Bethan Morgan, Ph.D.

Central Africa Program Head

Dr. Bethan Morgan serves San Diego Zoo Wildlife Alliance in a consultant capacity as Head of the Central Africa Program. In this role, she oversees all activities in Central Africa, with a strong focus on the region between the Sanaga River in Cameroon and the Cross River in Nigeria – a biodiversity hotspot with a wealth of understudied and endemic species, including a small population of gorillas first discovered by Bethan and her team in the Ebo forest in 2002.

Detailed research and conservation activities on a wide variety of flora and fauna are underway at two permanently-manned research stations in the Ebo forest, with a team of more than thirty dedicated Cameroon nationals working with local communities. Bethan has a particular interest in the Nigeria-Cameroon chimpanzee – the most endangered of the recognized types of chimpanzees - as well as a passion for the drill, one of the most spectacular and endangered primates in Africa. In addition to collaborating on a range of conservation activities, including a long-term study on the impact of climate change on protected area planning, Bethan is passionate about supporting capacity-building in our national staff to enable a sustainable, long-term future for our conservation achievements.

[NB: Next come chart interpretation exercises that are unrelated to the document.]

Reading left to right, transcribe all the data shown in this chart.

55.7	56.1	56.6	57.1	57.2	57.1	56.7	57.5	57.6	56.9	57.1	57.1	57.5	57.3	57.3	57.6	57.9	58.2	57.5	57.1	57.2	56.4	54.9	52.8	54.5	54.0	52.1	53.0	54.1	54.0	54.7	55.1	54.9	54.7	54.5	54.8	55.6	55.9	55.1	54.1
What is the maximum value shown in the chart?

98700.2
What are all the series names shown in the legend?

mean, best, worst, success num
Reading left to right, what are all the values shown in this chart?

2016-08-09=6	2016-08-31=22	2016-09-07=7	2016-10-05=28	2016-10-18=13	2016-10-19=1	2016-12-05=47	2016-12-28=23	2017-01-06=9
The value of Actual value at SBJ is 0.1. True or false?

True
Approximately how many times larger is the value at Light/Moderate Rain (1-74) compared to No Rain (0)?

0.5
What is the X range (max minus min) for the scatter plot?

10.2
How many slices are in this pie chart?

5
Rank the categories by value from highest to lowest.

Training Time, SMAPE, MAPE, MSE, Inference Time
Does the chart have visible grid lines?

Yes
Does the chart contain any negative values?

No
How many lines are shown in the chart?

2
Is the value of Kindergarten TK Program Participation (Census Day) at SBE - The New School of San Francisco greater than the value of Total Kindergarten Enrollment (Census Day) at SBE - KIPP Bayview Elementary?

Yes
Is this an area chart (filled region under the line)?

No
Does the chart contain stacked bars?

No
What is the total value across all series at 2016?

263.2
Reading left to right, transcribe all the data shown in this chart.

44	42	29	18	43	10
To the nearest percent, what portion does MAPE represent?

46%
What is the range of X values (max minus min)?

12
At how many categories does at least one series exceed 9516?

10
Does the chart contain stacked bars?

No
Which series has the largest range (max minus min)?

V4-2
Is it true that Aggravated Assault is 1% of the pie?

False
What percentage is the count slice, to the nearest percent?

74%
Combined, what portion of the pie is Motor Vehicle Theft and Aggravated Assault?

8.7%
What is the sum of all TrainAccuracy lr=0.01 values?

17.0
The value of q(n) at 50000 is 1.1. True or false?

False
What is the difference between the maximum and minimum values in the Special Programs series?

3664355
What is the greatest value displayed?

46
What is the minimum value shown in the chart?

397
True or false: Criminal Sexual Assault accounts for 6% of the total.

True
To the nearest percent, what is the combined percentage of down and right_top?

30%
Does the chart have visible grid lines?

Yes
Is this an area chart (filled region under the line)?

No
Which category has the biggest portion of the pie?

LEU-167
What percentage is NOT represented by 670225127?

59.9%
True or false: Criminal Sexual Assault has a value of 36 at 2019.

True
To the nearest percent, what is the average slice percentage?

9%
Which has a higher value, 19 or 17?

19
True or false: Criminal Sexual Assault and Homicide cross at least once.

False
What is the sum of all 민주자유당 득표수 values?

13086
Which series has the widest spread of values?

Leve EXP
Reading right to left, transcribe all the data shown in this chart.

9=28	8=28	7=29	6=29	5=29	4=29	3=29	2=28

Bethan earned her doctoral degree from the University of Cambridge studying forest elephants, gorillas, and chimpanzees in a remote rainforest in Gabon, Central Africa. She then joined the Biological Anthropology Department at Harvard University, where she was a visiting fellow, before coming to San Diego Zoo Wildlife Alliance as a Conservation Research Postdoctoral Fellow. Bethan is Honorary Research Fellow at the Department of Psychology at the University of Stirling, Scotland, and a member of the IUCN Primate Specialist Group.